## Instructions to follow
List all lines of the data that include the string "Left".

(Recorded data)
_ _ _ _

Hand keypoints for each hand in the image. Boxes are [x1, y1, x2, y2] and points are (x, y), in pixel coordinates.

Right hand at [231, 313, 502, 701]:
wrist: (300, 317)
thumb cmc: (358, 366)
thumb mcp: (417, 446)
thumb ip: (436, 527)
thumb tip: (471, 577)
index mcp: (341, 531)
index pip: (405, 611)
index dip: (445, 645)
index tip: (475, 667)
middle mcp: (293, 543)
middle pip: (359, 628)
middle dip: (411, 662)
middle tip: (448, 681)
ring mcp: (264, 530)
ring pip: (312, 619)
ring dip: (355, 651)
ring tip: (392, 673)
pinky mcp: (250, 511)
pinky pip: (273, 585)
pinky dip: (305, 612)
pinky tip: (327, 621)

_ _ _ _

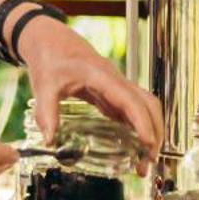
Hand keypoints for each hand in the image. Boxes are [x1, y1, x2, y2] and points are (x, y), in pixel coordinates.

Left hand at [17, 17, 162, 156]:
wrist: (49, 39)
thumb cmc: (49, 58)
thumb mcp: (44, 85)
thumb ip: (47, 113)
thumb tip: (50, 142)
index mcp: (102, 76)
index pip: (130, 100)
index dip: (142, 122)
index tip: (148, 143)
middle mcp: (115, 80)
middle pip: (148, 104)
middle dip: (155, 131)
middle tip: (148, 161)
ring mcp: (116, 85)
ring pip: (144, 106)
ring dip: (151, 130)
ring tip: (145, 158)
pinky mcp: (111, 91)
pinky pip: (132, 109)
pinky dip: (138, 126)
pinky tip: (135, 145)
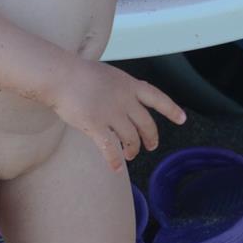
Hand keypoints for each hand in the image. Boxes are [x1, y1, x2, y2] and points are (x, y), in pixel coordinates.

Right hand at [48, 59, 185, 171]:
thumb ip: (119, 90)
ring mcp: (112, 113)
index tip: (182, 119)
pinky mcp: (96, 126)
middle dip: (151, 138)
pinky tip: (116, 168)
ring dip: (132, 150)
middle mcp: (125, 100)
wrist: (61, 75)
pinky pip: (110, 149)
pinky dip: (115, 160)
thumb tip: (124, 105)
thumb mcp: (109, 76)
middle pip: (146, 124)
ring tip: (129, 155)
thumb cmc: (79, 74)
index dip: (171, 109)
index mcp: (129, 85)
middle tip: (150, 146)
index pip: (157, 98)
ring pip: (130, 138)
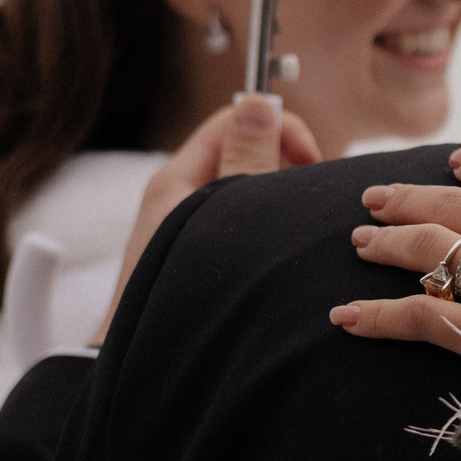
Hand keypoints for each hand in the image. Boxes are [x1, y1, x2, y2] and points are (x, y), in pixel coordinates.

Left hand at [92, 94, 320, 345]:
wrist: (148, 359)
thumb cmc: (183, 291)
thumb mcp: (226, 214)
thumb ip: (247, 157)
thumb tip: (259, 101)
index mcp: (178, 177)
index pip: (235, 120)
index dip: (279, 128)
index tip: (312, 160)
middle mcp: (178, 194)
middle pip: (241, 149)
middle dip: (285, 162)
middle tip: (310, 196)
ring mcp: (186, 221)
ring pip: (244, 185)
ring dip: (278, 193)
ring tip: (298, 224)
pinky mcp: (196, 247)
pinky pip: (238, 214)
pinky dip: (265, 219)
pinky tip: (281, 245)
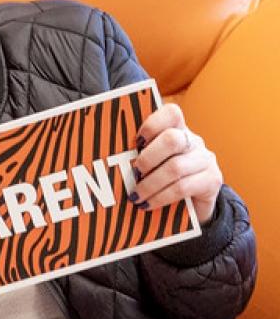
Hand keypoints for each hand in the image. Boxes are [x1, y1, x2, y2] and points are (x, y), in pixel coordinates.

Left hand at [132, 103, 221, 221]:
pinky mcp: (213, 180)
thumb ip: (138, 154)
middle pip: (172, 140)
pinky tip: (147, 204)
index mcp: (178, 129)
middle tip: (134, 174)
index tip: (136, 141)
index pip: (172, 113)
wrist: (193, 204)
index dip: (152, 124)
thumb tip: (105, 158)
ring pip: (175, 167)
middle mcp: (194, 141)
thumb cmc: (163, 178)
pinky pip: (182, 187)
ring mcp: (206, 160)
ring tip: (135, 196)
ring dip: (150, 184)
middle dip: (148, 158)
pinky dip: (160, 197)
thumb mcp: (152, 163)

_ _ _ _

## Result below
Left hand at [17, 17, 162, 156]:
Left hand at [92, 94, 320, 345]:
Left hand at [132, 103, 221, 221]:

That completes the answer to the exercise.